Is there any way to achieve this?

cc: @Dmitri @sangcho for thoughts

I am not very famiilar with how Prometheus is configured in K8s. Do you mind creating an issue and write a simple proposal? I am also curious if you are willing to contribute it!

There’s currently limited ability to configure the service created by the KubeRay operator.
The limitation is tracked here: [Feature] Customise Ray head service in RayCluster CR · Issue #625 · ray-project/kuberay · GitHub
I will link this discussion in the issue as well.

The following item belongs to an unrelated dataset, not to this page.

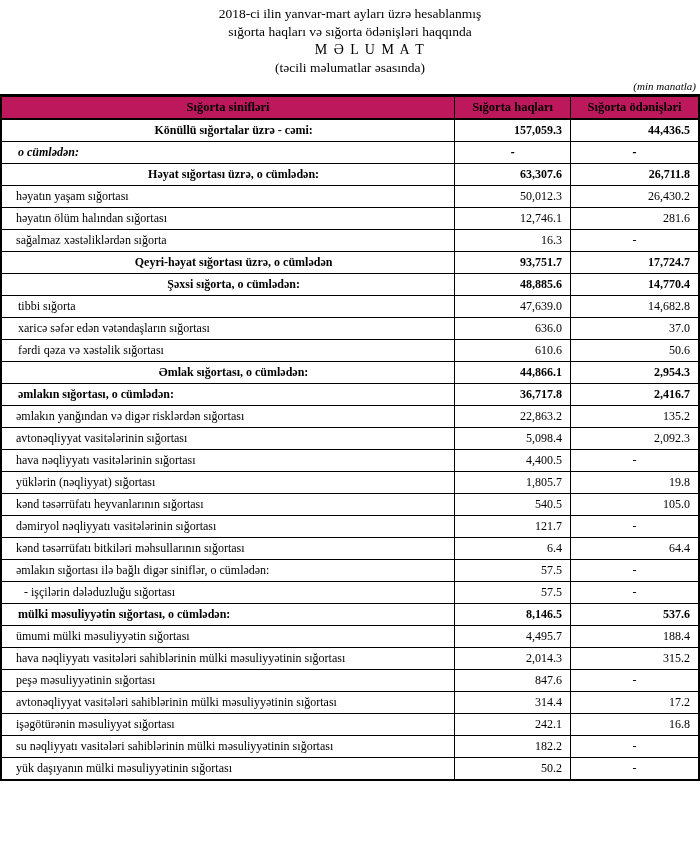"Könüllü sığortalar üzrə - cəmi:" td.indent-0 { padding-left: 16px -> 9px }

I manually add a Kubernetes service to solve this problem.

apiVersion: v1
kind: Service
  # labels:
  #   app.kubernetes.io/name: kuberay-metrics
  #   ray.io/cluster: {{ include "ray-cluster.fullname" . }}
  name: {{ include "ray-cluster.fullname" . }}-metrics-svc
    {{- if .Values.prometheus.enable }}
    prometheus.io/scrape: "{{.Values.prometheus.enable }}"
    prometheus.io/path: /metrics
    prometheus.io/port: "8080"
    {{- end }}
  - name: metrics
    port: 8080
    protocol: TCP
    targetPort: 8080
    app.kubernetes.io/name: kuberay
    ray.io/cluster: {{ include "ray-cluster.fullname" . }}
  type: ClusterIP

That work-around sounds reasonable for now.
I’ve opened an issue to track exposing service annotations.